Group Therapy Revisited (May 2018) (Part Two)

What can a prospective group member anticipate as part of a group experience? Here are some of the typical themes that emerge:

  • Relationships—romantic, family, friends, work
  • Trauma and brokenheartedness
  • Anxiety and depression
  • Addictive, compulsive behaviors
  • Career and money
  • Shame and loneliness
  • Sex and sexuality

When I meet a client for the first time, I’m already assessing their eventual appropriateness for group. Once a client has identified and started to explore the issues that brought them into therapy, it may be time to introduce the possibility of joining a group. There’s no cookie-cutter approach to the timing of a client considering group therapy, but I always hold this possibility for the client if my instincts tell me that they would benefit from a group experience.

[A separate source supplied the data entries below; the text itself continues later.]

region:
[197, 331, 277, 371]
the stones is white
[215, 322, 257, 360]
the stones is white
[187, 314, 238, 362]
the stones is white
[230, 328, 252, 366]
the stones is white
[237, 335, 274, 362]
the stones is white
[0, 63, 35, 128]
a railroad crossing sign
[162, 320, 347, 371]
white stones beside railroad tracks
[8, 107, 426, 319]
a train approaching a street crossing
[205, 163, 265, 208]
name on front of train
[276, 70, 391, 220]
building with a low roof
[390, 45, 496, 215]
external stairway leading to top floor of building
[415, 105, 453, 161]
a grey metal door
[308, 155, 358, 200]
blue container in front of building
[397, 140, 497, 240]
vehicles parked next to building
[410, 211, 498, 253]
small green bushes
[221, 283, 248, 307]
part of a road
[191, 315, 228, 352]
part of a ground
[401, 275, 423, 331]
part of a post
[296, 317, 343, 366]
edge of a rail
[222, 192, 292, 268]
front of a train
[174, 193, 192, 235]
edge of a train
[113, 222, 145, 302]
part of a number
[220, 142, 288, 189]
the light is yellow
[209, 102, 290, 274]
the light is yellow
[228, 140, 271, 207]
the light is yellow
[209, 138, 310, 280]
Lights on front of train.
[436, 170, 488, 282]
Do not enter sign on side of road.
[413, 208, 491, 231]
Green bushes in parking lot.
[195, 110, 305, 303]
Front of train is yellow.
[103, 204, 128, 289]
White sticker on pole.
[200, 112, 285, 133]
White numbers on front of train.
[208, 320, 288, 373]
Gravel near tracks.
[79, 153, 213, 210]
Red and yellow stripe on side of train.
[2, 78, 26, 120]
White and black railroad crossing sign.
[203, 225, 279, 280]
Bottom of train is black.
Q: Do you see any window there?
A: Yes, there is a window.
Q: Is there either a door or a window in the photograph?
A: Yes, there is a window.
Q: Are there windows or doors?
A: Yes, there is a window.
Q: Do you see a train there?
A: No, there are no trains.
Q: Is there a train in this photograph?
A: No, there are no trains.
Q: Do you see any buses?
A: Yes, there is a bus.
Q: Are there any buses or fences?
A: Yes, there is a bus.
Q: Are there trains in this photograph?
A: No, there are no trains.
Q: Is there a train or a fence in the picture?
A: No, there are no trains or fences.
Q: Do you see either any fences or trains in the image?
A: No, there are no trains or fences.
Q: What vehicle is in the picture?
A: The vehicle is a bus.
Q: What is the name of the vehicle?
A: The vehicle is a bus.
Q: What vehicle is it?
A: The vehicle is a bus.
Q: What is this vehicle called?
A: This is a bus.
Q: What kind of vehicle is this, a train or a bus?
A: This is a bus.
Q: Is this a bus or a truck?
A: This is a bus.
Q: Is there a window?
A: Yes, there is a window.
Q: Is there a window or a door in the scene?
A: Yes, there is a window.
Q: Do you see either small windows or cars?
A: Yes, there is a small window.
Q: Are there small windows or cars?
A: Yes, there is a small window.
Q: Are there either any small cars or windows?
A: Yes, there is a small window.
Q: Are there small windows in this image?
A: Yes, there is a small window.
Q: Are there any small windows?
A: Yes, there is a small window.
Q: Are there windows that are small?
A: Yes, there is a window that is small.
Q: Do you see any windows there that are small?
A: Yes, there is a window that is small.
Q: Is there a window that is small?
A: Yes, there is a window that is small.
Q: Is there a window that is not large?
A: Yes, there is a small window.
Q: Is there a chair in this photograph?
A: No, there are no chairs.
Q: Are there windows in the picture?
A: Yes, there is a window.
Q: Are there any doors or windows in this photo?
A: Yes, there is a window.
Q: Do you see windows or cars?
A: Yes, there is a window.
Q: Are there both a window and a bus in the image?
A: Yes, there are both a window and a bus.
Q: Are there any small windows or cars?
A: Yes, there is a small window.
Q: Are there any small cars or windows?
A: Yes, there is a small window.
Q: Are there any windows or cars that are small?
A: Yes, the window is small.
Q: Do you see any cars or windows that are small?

Because most of my individual clients know that I lead groups, they may initiate interest, or I may plant a seed about future group membership. Although I may be eager to transition a client into group, I always need to check in with myself to make sure that the client wants group more than I want it for them. In other words, joining a group is always about timing.

Here are a few questions that may reveal whether a client is ready to participate effectively in a group:

  • Is the client able to offer empathy and attunement?
  • Is the client able to receive empathy and attunement?
  • Does the client appear enthusiastic about a group experience?
  • Is the client interested in developing more honest, satisfying relationships with others?
  • How does the client respond to conflict and anger?
  • Is the client willing to comply with group guidelines?

In order to foster longevity in therapy groups, the following ingredients will promote greater trust and safety:

  • Cultivating honesty and trust with the members of the group and the group therapist.
  • Giving and receiving clear, honest feedback.
  • Understanding one’s impact on others.
  • Accessing and articulating one’s internal world.
  • Exploring deeper longings and desires.
  • Assessing sexuality and sexual expression.
  • Expressing anger safely and productively.
  • Acknowledging and processing shame.

Bringing together a therapy group requires perseverance from the group therapist, but it can also be one of the richest clinical experiences. Clients learn how to be more fully themselves with one another—a rare transformation that far transcends the challenges group formation requires. Having led therapy groups since 1992, I remain deeply grateful for the opportunity to learn and grow alongside my clients. As my dad shared with me many years ago, “group helped me reclaim my life.”